====== Extrait source

Un projet à tiroirs, la construction étape par étape
Pour rappel, un particulier devra obligatoirement recourir à un architecte pour élaborer un dossier de permis de construire, à partir du moment où la surface de plancher des constructions en question sera supérieure à 150 m2. Si le propriétaire a le statut d’exploitant agricole et que cela concerne un bâtiment agricole, ce chiffre monte à plus de 800 m2. “Un architecte apportera une solution aux besoins du maître d’ouvrage (porteur de projet) selon le site, le programme, le budget, les souhaits particuliers concernant son projet, etc. Si ce dernier est globalement pensé à très long terme, quand cela est pertinent, il est tout à fait possible d’établir une opération à tiroirs, autrement dit un projet global fonctionnant dès ses premiers instants avec une partie seulement des équipements, mais qui pourra s’agrandir de manière cohérente et planifiée si les besoins évoluent et que les financements suivent”, rapporte Nicolas Bischoff, architecte spécialisé dans les structures équestres. “En construisant étape par étape, il y aura certes un léger surcoût pour chaque nouvelle tranche du chantier, mais le budget global de l’opération sera plus équilibré que celui d’un projet qui se ferait de manière “patchwork”. Et, surtout, on évite ainsi par la suite les impossibilités techniques ou les modifications lourdes de l’existant. Les clés sont la planification et l’anticipation.”

============

Travail demandé:
- a) Répondez à ces questions à partir de l'extrait :
(i) Au-delà de quelle surface de plancher un particulier doit-il faire appel à un architecte pour son dossier de permis de construire ?
(ii) Quel seuil s'applique lorsque le propriétaire est exploitant agricole et que le projet concerne un bâtiment agricole ?
(iii) Quelles sont les clés citées à la fin de l'extrait ?
- b) D'après l'extrait, pourquoi la construction étape par étape reste-t-elle intéressante malgré le léger surcoût de chaque nouvelle tranche ? Répondez en une à trois phrases.

====== Données fournies

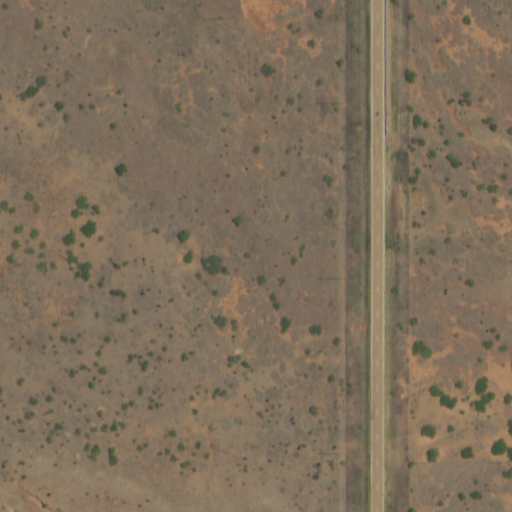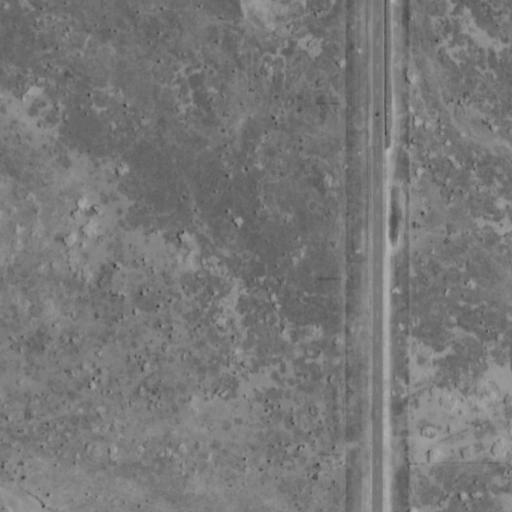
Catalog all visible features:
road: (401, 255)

============
====== Données fournies

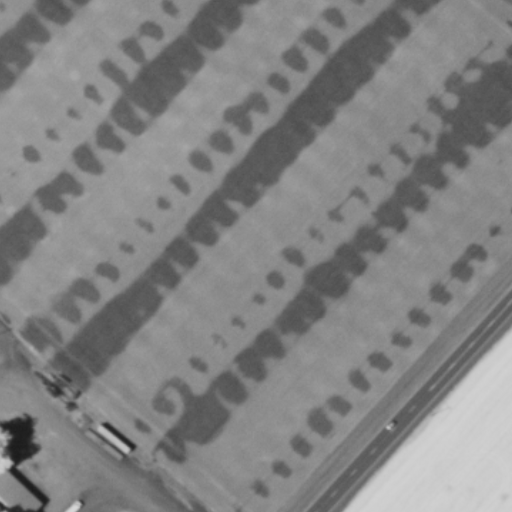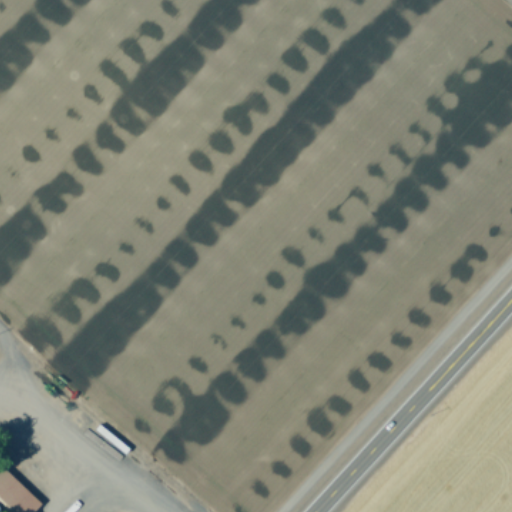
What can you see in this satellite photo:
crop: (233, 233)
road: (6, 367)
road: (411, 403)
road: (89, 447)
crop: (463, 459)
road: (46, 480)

============

Réponses par consigne:
- a)
(i) Au-delà de 150 m2.
(ii) Plus de 800 m2.
(iii) La planification et l'anticipation.

- b) Le budget global de l'opération est plus équilibré que celui d'un projet mené de manière « patchwork ». Cette approche évite aussi, par la suite, les impossibilités techniques ou les modifications lourdes de l'existant.